• What the task requires: The data that follows should be copied out exactly.

• Listed entries:

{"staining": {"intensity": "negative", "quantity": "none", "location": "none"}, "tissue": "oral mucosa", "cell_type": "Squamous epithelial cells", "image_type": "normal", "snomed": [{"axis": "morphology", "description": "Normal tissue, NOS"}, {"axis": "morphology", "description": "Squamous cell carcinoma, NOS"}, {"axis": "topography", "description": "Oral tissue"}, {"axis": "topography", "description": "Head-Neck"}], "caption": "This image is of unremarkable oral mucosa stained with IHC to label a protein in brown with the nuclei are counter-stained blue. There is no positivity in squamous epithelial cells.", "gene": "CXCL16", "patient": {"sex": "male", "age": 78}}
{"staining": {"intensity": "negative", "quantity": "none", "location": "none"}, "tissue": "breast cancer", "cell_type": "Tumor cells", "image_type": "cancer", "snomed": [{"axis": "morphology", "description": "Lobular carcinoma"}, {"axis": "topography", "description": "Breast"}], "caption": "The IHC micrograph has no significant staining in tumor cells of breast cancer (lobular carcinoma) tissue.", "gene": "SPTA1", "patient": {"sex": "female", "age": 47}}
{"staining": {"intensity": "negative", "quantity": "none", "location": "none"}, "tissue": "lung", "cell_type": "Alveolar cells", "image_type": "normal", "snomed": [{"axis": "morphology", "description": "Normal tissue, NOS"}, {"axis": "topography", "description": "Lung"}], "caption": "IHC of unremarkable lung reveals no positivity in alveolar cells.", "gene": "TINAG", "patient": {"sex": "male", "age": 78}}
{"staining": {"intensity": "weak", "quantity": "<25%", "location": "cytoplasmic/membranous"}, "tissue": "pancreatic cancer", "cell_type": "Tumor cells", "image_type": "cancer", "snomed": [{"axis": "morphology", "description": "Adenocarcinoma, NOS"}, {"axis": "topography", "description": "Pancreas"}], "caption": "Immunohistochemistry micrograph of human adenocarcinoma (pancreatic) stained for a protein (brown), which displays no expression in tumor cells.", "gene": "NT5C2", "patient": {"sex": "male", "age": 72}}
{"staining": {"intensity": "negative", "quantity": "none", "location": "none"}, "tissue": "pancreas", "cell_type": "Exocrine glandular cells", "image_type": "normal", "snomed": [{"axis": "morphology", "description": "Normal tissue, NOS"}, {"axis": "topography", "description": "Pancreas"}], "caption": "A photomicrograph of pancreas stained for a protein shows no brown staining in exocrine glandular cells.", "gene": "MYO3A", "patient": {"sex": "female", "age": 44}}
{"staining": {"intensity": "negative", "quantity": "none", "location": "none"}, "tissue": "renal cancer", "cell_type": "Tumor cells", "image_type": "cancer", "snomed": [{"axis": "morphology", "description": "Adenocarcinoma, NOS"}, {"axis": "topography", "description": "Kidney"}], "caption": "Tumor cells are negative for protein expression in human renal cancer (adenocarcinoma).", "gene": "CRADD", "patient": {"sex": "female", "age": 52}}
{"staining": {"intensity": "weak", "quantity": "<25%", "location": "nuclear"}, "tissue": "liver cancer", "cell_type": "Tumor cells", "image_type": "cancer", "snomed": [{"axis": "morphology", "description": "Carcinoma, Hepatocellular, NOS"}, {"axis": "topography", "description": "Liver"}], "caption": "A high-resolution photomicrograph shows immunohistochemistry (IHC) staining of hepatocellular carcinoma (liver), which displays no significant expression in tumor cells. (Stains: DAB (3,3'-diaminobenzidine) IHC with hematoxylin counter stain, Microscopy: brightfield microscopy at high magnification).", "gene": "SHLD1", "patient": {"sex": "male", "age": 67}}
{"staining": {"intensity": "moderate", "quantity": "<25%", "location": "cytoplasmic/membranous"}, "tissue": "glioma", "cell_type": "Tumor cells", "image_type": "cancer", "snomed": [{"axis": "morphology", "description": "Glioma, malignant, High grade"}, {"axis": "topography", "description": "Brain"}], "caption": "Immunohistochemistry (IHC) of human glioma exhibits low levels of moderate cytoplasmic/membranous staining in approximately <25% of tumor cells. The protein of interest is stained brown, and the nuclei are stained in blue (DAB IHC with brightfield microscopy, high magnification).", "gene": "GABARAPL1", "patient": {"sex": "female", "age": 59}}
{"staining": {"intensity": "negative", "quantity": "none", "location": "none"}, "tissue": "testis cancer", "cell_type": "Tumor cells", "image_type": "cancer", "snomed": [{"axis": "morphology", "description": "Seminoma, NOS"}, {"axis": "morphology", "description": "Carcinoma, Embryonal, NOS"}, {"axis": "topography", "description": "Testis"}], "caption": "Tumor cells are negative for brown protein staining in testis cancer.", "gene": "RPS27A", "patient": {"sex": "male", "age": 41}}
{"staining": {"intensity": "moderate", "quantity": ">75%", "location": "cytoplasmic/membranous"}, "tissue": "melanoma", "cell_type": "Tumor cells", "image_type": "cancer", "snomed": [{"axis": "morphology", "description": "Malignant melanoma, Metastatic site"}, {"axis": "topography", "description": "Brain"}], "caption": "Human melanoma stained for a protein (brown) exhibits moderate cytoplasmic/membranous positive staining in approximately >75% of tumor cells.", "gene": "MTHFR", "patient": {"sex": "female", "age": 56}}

• Exercise result:
{"staining": {"intensity": "negative", "quantity": "none", "location": "none"}, "tissue": "oral mucosa", "cell_type": "Squamous epithelial cells", "image_type": "normal", "snomed": [{"axis": "morphology", "description": "Normal tissue, NOS"}, {"axis": "morphology", "description": "Squamous cell carcinoma, NOS"}, {"axis": "topography", "description": "Oral tissue"}, {"axis": "topography", "description": "Head-Neck"}], "caption": "This image is of unremarkable oral mucosa stained with IHC to label a protein in brown with the nuclei are counter-stained blue. There is no positivity in squamous epithelial cells.", "gene": "CXCL16", "patient": {"sex": "male", "age": 78}}
{"staining": {"intensity": "negative", "quantity": "none", "location": "none"}, "tissue": "breast cancer", "cell_type": "Tumor cells", "image_type": "cancer", "snomed": [{"axis": "morphology", "description": "Lobular carcinoma"}, {"axis": "topography", "description": "Breast"}], "caption": "The IHC micrograph has no significant staining in tumor cells of breast cancer (lobular carcinoma) tissue.", "gene": "SPTA1", "patient": {"sex": "female", "age": 47}}
{"staining": {"intensity": "negative", "quantity": "none", "location": "none"}, "tissue": "lung", "cell_type": "Alveolar cells", "image_type": "normal", "snomed": [{"axis": "morphology", "description": "Normal tissue, NOS"}, {"axis": "topography", "description": "Lung"}], "caption": "IHC of unremarkable lung reveals no positivity in alveolar cells.", "gene": "TINAG", "patient": {"sex": "male", "age": 78}}
{"staining": {"intensity": "weak", "quantity": "<25%", "location": "cytoplasmic/membranous"}, "tissue": "pancreatic cancer", "cell_type": "Tumor cells", "image_type": "cancer", "snomed": [{"axis": "morphology", "description": "Adenocarcinoma, NOS"}, {"axis": "topography", "description": "Pancreas"}], "caption": "Immunohistochemistry micrograph of human adenocarcinoma (pancreatic) stained for a protein (brown), which displays no expression in tumor cells.", "gene": "NT5C2", "patient": {"sex": "male", "age": 72}}
{"staining": {"intensity": "negative", "quantity": "none", "location": "none"}, "tissue": "pancreas", "cell_type": "Exocrine glandular cells", "image_type": "normal", "snomed": [{"axis": "morphology", "description": "Normal tissue, NOS"}, {"axis": "topography", "description": "Pancreas"}], "caption": "A photomicrograph of pancreas stained for a protein shows no brown staining in exocrine glandular cells.", "gene": "MYO3A", "patient": {"sex": "female", "age": 44}}
{"staining": {"intensity": "negative", "quantity": "none", "location": "none"}, "tissue": "renal cancer", "cell_type": "Tumor cells", "image_type": "cancer", "snomed": [{"axis": "morphology", "description": "Adenocarcinoma, NOS"}, {"axis": "topography", "description": "Kidney"}], "caption": "Tumor cells are negative for protein expression in human renal cancer (adenocarcinoma).", "gene": "CRADD", "patient": {"sex": "female", "age": 52}}
{"staining": {"intensity": "weak", "quantity": "<25%", "location": "nuclear"}, "tissue": "liver cancer", "cell_type": "Tumor cells", "image_type": "cancer", "snomed": [{"axis": "morphology", "description": "Carcinoma, Hepatocellular, NOS"}, {"axis": "topography", "description": "Liver"}], "caption": "A high-resolution photomicrograph shows immunohistochemistry (IHC) staining of hepatocellular carcinoma (liver), which displays no significant expression in tumor cells. (Stains: DAB (3,3'-diaminobenzidine) IHC with hematoxylin counter stain, Microscopy: brightfield microscopy at high magnification).", "gene": "SHLD1", "patient": {"sex": "male", "age": 67}}
{"staining": {"intensity": "moderate", "quantity": "<25%", "location": "cytoplasmic/membranous"}, "tissue": "glioma", "cell_type": "Tumor cells", "image_type": "cancer", "snomed": [{"axis": "morphology", "description": "Glioma, malignant, High grade"}, {"axis": "topography", "description": "Brain"}], "caption": "Immunohistochemistry (IHC) of human glioma exhibits low levels of moderate cytoplasmic/membranous staining in approximately <25% of tumor cells. The protein of interest is stained brown, and the nuclei are stained in blue (DAB IHC with brightfield microscopy, high magnification).", "gene": "GABARAPL1", "patient": {"sex": "female", "age": 59}}
{"staining": {"intensity": "negative", "quantity": "none", "location": "none"}, "tissue": "testis cancer", "cell_type": "Tumor cells", "image_type": "cancer", "snomed": [{"axis": "morphology", "description": "Seminoma, NOS"}, {"axis": "morphology", "description": "Carcinoma, Embryonal, NOS"}, {"axis": "topography", "description": "Testis"}], "caption": "Tumor cells are negative for brown protein staining in testis cancer.", "gene": "RPS27A", "patient": {"sex": "male", "age": 41}}
{"staining": {"intensity": "moderate", "quantity": ">75%", "location": "cytoplasmic/membranous"}, "tissue": "melanoma", "cell_type": "Tumor cells", "image_type": "cancer", "snomed": [{"axis": "morphology", "description": "Malignant melanoma, Metastatic site"}, {"axis": "topography", "description": "Brain"}], "caption": "Human melanoma stained for a protein (brown) exhibits moderate cytoplasmic/membranous positive staining in approximately >75% of tumor cells.", "gene": "MTHFR", "patient": {"sex": "female", "age": 56}}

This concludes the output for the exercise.